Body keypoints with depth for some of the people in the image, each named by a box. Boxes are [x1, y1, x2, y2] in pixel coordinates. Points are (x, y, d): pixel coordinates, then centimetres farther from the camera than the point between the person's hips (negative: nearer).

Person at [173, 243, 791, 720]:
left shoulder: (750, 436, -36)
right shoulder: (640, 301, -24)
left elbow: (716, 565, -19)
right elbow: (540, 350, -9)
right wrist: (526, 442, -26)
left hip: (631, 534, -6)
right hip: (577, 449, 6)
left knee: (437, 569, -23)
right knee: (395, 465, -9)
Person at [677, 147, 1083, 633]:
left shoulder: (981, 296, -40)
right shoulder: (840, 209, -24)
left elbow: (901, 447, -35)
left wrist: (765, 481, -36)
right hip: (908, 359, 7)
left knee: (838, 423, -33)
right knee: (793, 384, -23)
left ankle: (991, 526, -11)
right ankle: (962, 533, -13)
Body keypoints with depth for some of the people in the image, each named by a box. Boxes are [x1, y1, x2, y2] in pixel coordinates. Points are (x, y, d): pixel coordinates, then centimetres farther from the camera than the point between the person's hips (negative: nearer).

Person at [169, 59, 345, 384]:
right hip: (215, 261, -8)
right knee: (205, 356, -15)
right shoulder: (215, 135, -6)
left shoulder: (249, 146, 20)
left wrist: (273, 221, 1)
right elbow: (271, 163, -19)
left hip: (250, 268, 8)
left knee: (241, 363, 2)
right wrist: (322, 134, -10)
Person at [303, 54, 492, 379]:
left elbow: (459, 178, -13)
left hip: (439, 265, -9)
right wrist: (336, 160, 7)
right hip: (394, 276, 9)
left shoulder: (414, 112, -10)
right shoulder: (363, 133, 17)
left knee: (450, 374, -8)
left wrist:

Instructions to follow ▸ Put each nonblank line of the rows above into a Markdown table with two columns, No. for a running line number and Line for the text of that line.

Result ▸
| No. | Line |
|---|---|
| 1 | Body keypoints with depth for some of the people in the image, each named by a box. Boxes are [x1, y1, x2, y2] in pixel coordinates. Points are (x, y, d): pixel coordinates, then centimetres farther from the camera than the point between the person's hips (negative: nearer). |
| 2 | Person at [173, 243, 791, 720]: |
| 3 | left shoulder: (750, 436, -36) |
| 4 | right shoulder: (640, 301, -24) |
| 5 | left elbow: (716, 565, -19) |
| 6 | right elbow: (540, 350, -9) |
| 7 | right wrist: (526, 442, -26) |
| 8 | left hip: (631, 534, -6) |
| 9 | right hip: (577, 449, 6) |
| 10 | left knee: (437, 569, -23) |
| 11 | right knee: (395, 465, -9) |
| 12 | Person at [677, 147, 1083, 633]: |
| 13 | left shoulder: (981, 296, -40) |
| 14 | right shoulder: (840, 209, -24) |
| 15 | left elbow: (901, 447, -35) |
| 16 | left wrist: (765, 481, -36) |
| 17 | right hip: (908, 359, 7) |
| 18 | left knee: (838, 423, -33) |
| 19 | right knee: (793, 384, -23) |
| 20 | left ankle: (991, 526, -11) |
| 21 | right ankle: (962, 533, -13) |
| 22 | Body keypoints with depth for some of the people in the image, each named by a box. Boxes are [x1, y1, x2, y2] in pixel coordinates. Points are (x, y, d): pixel coordinates, then centimetres farther from the camera than the point between the person's hips (negative: nearer). |
| 23 | Person at [169, 59, 345, 384]: |
| 24 | right hip: (215, 261, -8) |
| 25 | right knee: (205, 356, -15) |
| 26 | right shoulder: (215, 135, -6) |
| 27 | left shoulder: (249, 146, 20) |
| 28 | left wrist: (273, 221, 1) |
| 29 | right elbow: (271, 163, -19) |
| 30 | left hip: (250, 268, 8) |
| 31 | left knee: (241, 363, 2) |
| 32 | right wrist: (322, 134, -10) |
| 33 | Person at [303, 54, 492, 379]: |
| 34 | left elbow: (459, 178, -13) |
| 35 | left hip: (439, 265, -9) |
| 36 | right wrist: (336, 160, 7) |
| 37 | right hip: (394, 276, 9) |
| 38 | left shoulder: (414, 112, -10) |
| 39 | right shoulder: (363, 133, 17) |
| 40 | left knee: (450, 374, -8) |
| 41 | left wrist: |